What needs to be done — Restate word for word the span of lines that opens with the line containing "発売日 2026年06月24日" and closes with the last line of the material. Include both ends and nothing more.

Data extract START

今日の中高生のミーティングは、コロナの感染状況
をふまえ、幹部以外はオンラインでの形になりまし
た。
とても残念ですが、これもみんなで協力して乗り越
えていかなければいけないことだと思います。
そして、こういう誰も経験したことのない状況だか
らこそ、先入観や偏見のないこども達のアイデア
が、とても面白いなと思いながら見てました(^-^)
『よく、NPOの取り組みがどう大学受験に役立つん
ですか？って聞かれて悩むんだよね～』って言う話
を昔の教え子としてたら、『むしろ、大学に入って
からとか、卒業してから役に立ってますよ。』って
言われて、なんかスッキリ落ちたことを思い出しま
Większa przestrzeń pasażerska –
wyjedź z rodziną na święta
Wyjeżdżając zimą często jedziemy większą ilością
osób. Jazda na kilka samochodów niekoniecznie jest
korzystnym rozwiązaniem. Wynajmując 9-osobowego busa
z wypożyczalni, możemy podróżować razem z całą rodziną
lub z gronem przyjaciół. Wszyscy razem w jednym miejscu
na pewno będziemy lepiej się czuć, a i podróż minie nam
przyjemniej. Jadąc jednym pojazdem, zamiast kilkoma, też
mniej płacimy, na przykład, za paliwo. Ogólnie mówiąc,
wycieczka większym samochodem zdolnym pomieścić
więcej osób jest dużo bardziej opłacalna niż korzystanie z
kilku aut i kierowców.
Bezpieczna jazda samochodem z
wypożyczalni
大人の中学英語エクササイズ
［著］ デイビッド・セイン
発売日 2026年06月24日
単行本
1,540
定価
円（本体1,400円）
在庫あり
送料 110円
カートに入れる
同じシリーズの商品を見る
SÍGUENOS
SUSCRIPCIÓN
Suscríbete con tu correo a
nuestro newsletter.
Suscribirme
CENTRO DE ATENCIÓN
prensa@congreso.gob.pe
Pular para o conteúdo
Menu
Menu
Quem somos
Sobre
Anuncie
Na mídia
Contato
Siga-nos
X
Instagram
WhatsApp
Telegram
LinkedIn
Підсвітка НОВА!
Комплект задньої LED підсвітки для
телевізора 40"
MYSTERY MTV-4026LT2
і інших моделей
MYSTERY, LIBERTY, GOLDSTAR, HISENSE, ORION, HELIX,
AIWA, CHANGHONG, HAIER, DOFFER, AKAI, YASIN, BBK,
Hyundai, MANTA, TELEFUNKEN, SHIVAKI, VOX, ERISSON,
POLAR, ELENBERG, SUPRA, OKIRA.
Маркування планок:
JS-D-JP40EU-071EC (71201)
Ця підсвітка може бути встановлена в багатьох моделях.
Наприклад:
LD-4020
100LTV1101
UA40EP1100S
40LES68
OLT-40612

Data extract END

Written answer —
発売日 2026年06月24日
単行本
1,540
定価
円（本体1,400円）
在庫あり
送料 110円
カートに入れる
同じシリーズの商品を見る
SÍGUENOS
SUSCRIPCIÓN
Suscríbete con tu correo a
nuestro newsletter.
Suscribirme
CENTRO DE ATENCIÓN
prensa@congreso.gob.pe
Pular para o conteúdo
Menu
Menu
Quem somos
Sobre
Anuncie
Na mídia
Contato
Siga-nos
X
Instagram
WhatsApp
Telegram
LinkedIn
Підсвітка НОВА!
Комплект задньої LED підсвітки для
телевізора 40"
MYSTERY MTV-4026LT2
і інших моделей
MYSTERY, LIBERTY, GOLDSTAR, HISENSE, ORION, HELIX,
AIWA, CHANGHONG, HAIER, DOFFER, AKAI, YASIN, BBK,
Hyundai, MANTA, TELEFUNKEN, SHIVAKI, VOX, ERISSON,
POLAR, ELENBERG, SUPRA, OKIRA.
Маркування планок:
JS-D-JP40EU-071EC (71201)
Ця підсвітка може бути встановлена в багатьох моделях.
Наприклад:
LD-4020
100LTV1101
UA40EP1100S
40LES68
OLT-40612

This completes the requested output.